What Would Happen if Cameron Decided to Postpone the Election Until 2017?

That is exactly what happened in South Sudan in February when elections due to take place this June were suddenly postponed for two years, a move barely reported upon by the world's media or its leaders.

With a general election here now just weeks away and the outcome uncertain, what would happen if David Cameron unexpectedly decided to postpone the poll and instead extend his term of office until 2017? The answer is we would take it for granted that the world's media and its leaders would jump to the defence of our democracy and rightly demand that the election be held. But that is exactly what happened in South Sudan in February when elections due to take place this June were suddenly postponed for two years, a move barely reported upon by the world's media or its leaders.

This year there are elections happening across east Africa which will be a key test of the continents commitment to democracy. In May and June there will be Parliamentary and Presidential elections in Burundi and in November Presidential elections in the Democratic Republic of Congo (DRC). Ref 1

Emerge Poverty Free, a British based Christian charity, works in each of these countries, helping people to lift themselves out of poverty. We don't preach at people but we do offer them practical help from educating street children in Burundi, caring for war orphans in the DRC, to helping farmers in South Sudan. But as well as battling poverty, we are also battling the fact that all these countries have been ravaged by war.

Take South Sudan, the world's youngest democracy, who gained its independence from Sudan in 2011 after two disastrous civil wars. In December 2013 a civil war again broke out after President Salva Kiir dismissed his deputy, Riek Machar accusing him of plotting a coup. Since then, more than 10,000 people have been killed and more than 1.5 million displaced from their homes. The recent postponement of the election there bought to an abrupt end a peace settlement negotiated earlier this year known as the Arusha Agreement which offered real hope for ending the conflict. Ref 2

Emerge Poverty Free is working in a town called Ikotos in the very south of the country which has to date escaped the worst of the current conflict. However, many of the women there have lost husbands in the previous civil wars, others have fled there to escape the current fighting. Women like Esther Siama, 29, who used to live in the capital Juba and came to Ikotos with her 4 children last year after her husband died fighting. To help her and her friends in similar situations, Emerge have established a bakery, where she can bake bread and sell cakes.
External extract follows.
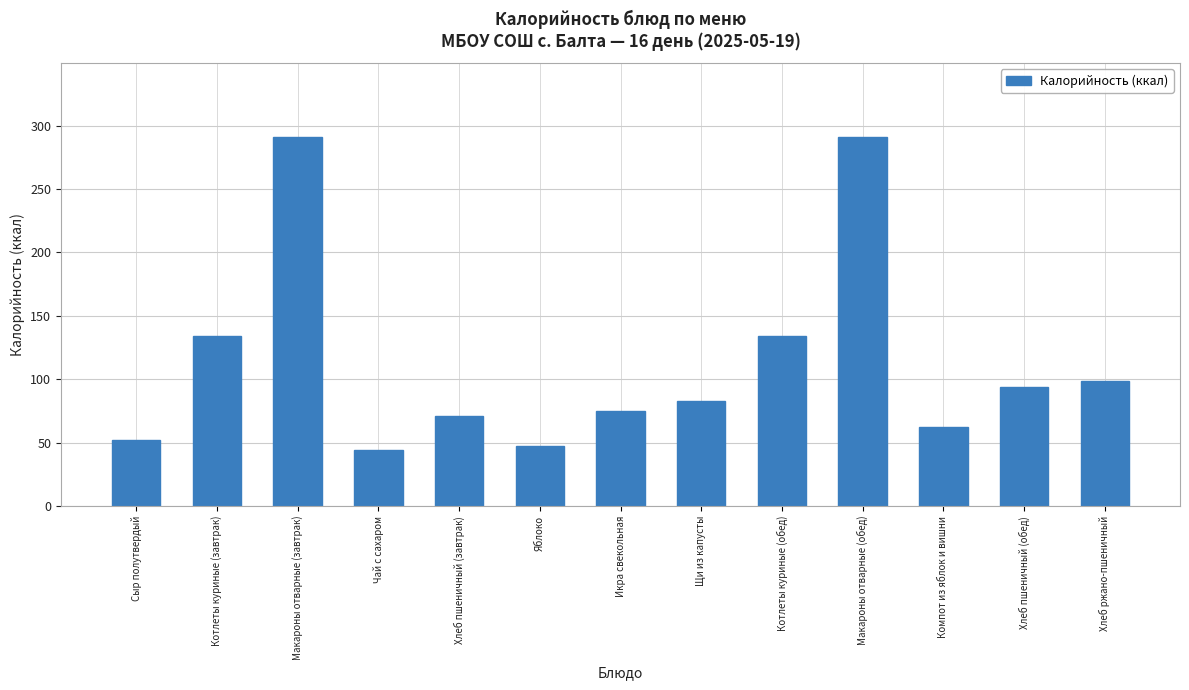

What position from the right is Котлеты куриные (завтрак)?

12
Esther is also attending literacy classes put on by Emerge because she wants to learn to speak English well. As a result Esther can now feed her family and has started using her new language skills to apply for jobs. Ref 3

Over the years many others like Esther have fled to Britain seeking asylum to escape the civil wars. As a result Britain now hosts one of the oldest and largest South Sudanese communities in the world. Many of these communities are based in London, Brighton, the West Midlands, Glasgow and Edinburgh and this Easter they will be praying for peace, echoing the South Sudan Council of Churches who have called on people there not to lose hope. "As Christians, we always have hope. When times are dark we remember that Christ suffered and died but then rose from the dead. Christ remains with us, and the Holy Spirit gives us strength and endurance. The people of South Sudan have experienced many decades of conflict, but we are confident that, with God's help, we will overcome the evil in our midst and will move forward in peace and justice". Ref 4

As Easter approaches millions of Christians here will be praying for our government and thinking ahead to our general election. As well as doing this I am also asking people to pray for peace in those countries like Burundi, the DRC and South Sudan where democracy cannot be taken for granted.